ACTIVITY
Please produce a character-exact copy of the listing that follows, omitting all images.

SOURCE INFORMATION
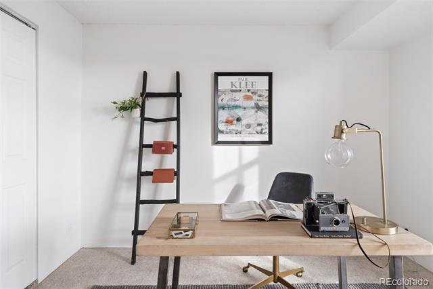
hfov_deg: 81.2
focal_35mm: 21
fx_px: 252
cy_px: 144
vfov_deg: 59.4
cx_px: 216
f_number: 8
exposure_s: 1/2.5
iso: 250
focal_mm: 21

EXPECTED OUTPUT
hfov_deg: 81.2
focal_35mm: 21
fx_px: 252
cy_px: 144
vfov_deg: 59.4
cx_px: 216
f_number: 8
exposure_s: 1/2.5
iso: 250
focal_mm: 21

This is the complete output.